Pope Francis has spoken out against the religious fundamentalism behind horrific terrorist attacks like last week's Charlie Hebdo shootings and the current Middle East turmoil.
In his annual address to diplomatic representatives to the Holy See yesterday, Pope Francis said that extremists "enslaved" by "deviant forms of religion" are using a perverted interpretation of their faith to justify acts of evil.
"Religious fundamentalism, even before it eliminates human beings by perpetrating horrendous killings, eliminates God himself, turning him into a mere ideological pretext," the 78-year-old pontiff said.
The pope called the international community to end "fundamentalist terrorism" in the Middle East where Christians and other religious minorities are persecuted, saying that "a Middle East without Christians would be a marred and mutilated Middle East."
The head of the 1.2-billion strong Catholic Church also urged "religious, political and intellectual leaders, especially those of the Muslim community," to denounce the "extremist interpretations" of Islam that are used to justify acts of violence.
In his speech, Pope Francis referred to the slaying that took 17 lives in Paris in the span of three days as "tragic", saying that the massacres were the result of a "throwaway culture which spares nothing and no one: nature, human beings, even God himself."

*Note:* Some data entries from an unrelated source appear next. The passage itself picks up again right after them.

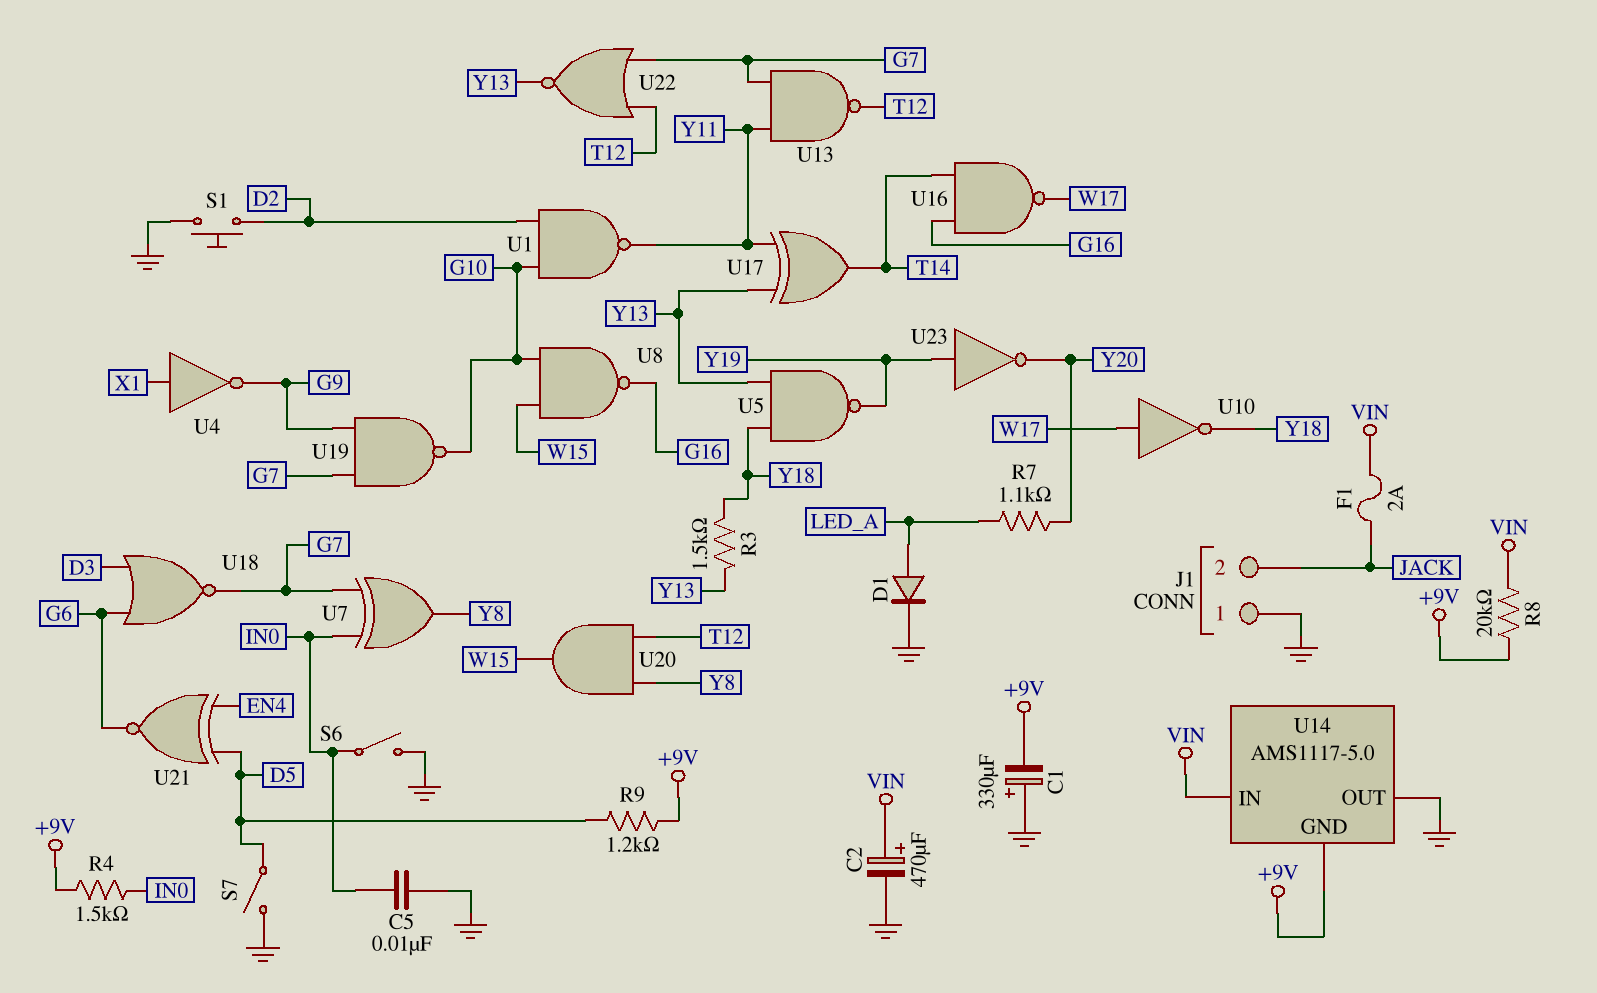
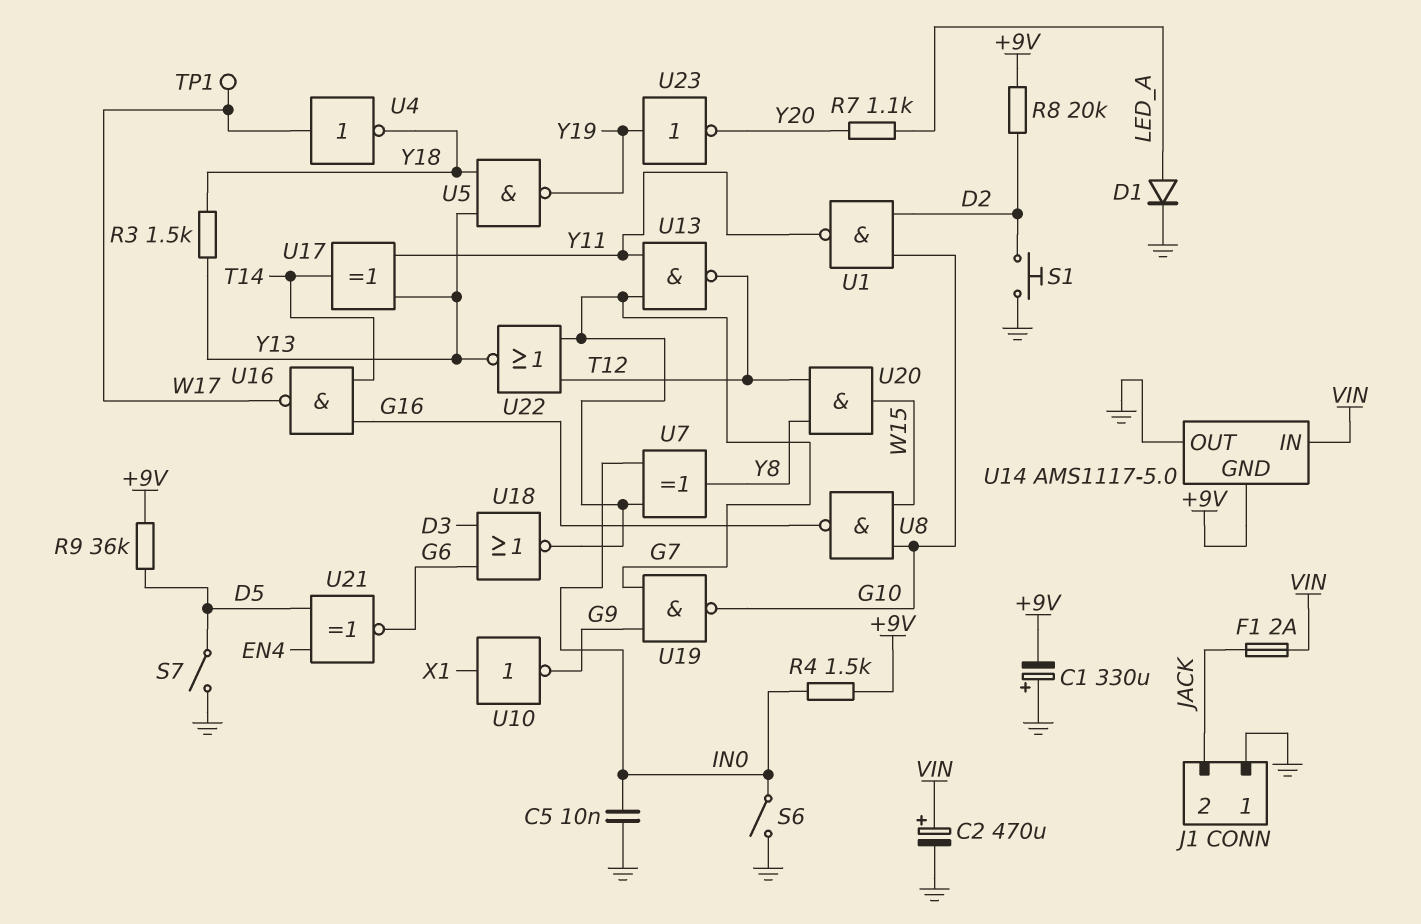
R8: 20k (+9V, VIN) -> 20k (+9V, D2)
R9: 1.2k (+9V, D5) -> 36k (+9V, D5)
TP1: none -> test point (W17)
U4: NOT (in X1, out G9) -> NOT (in W17, out Y18)
U10: NOT (in W17, out Y18) -> NOT (in X1, out G9)

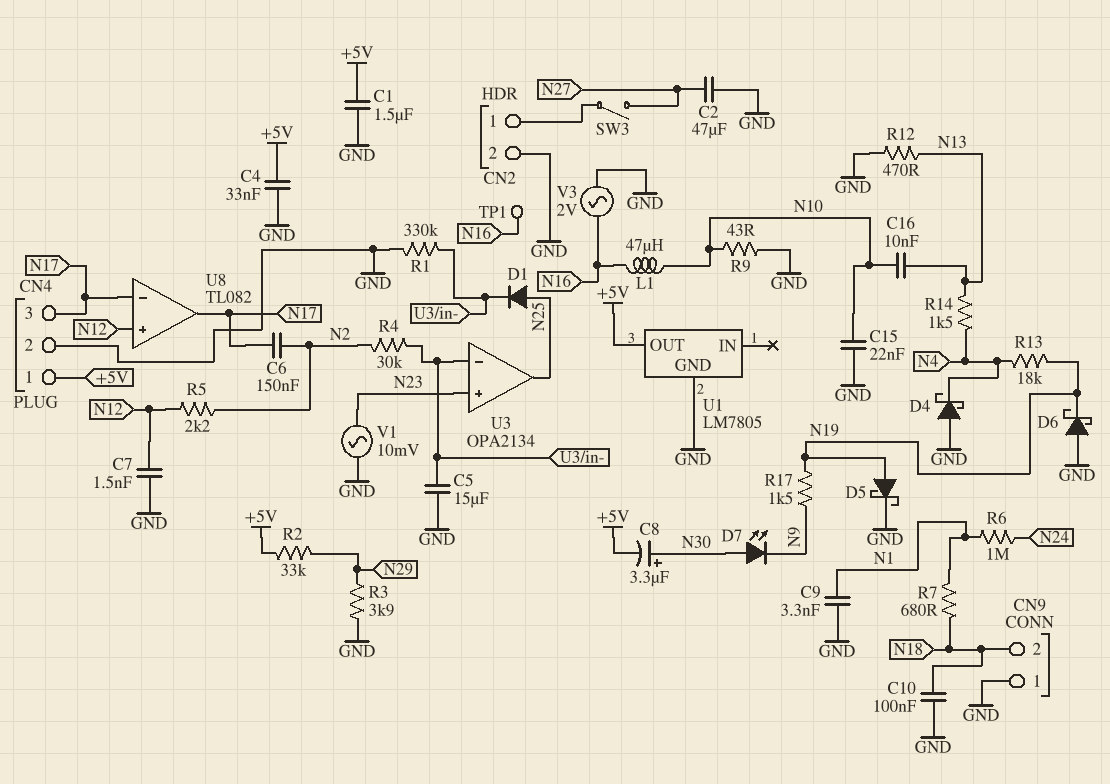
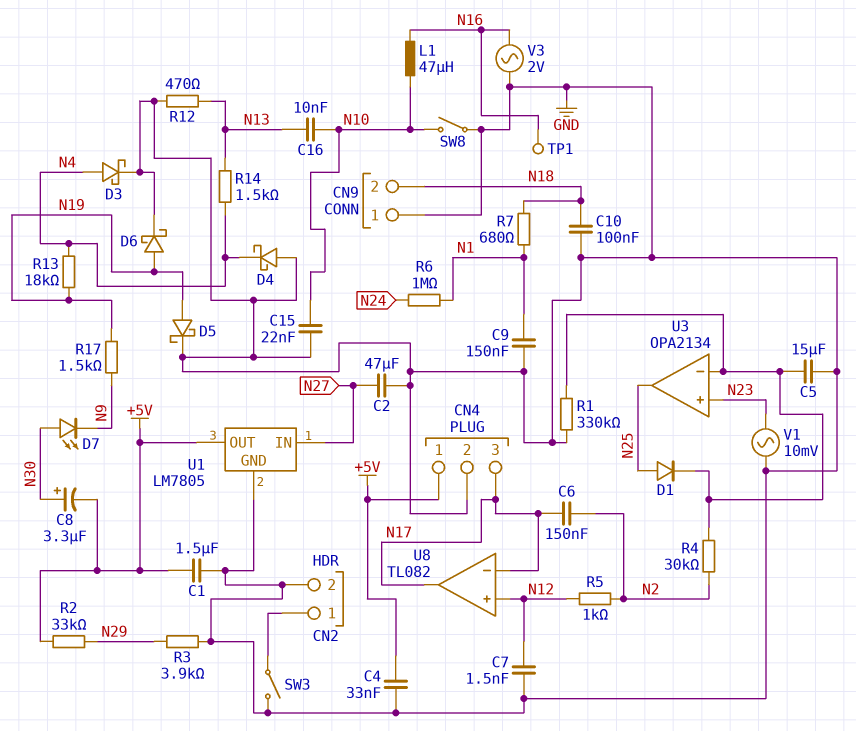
C9: 3.3nF (GND, N1) -> 150nF (GND, N1)
D3: none -> schottky (A N4, K GND)
D6: schottky (A GND, K N19) -> schottky (A N19, K GND)
R5: 2.2k (N2, N12) -> 1k (N2, N12)
R9: 43 (GND, N10) -> none
SW3: switch (CN2/1, N27) -> switch (CN2/1, GND)
SW8: none -> switch (GND, N10)
U1 pin IN: none -> N27

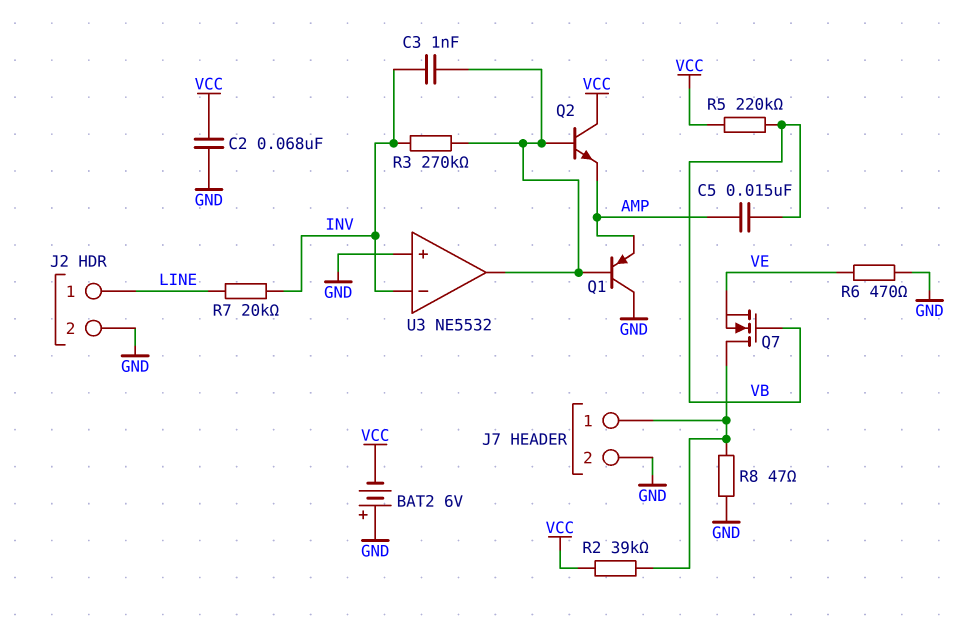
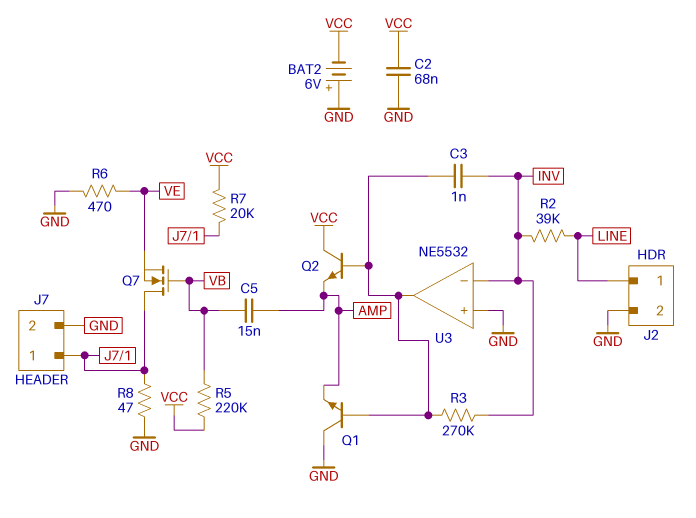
Q1: PNP (B U3/out, C GND, E AMP) -> NPN (B U3/out, C GND, E AMP)
R2: 39k (J7/1, VCC) -> 39k (INV, LINE)
R7: 20k (INV, LINE) -> 20k (J7/1, VCC)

The Holy See also remembered the over one hundred children "slaughtered with unspeakable brutality" by the Taliban in a military-run school in Peshawar, Pakistan, as well as the "abominable" abduction and abuse of young girls carried out by Boko Haram jihadists in Nigeria.
According to the Telegraph, the pontiff's condemnation of Islamic fundamentalism happened amidst reports that the Vatican could be the Islamic State's next target.
Authorities said that although the Vatican and Italy in general are not at "zero risk" from ISIS, no concrete information about any attack planned by the militant group against the Pope or the Vatican has been received from the United States or any other ally.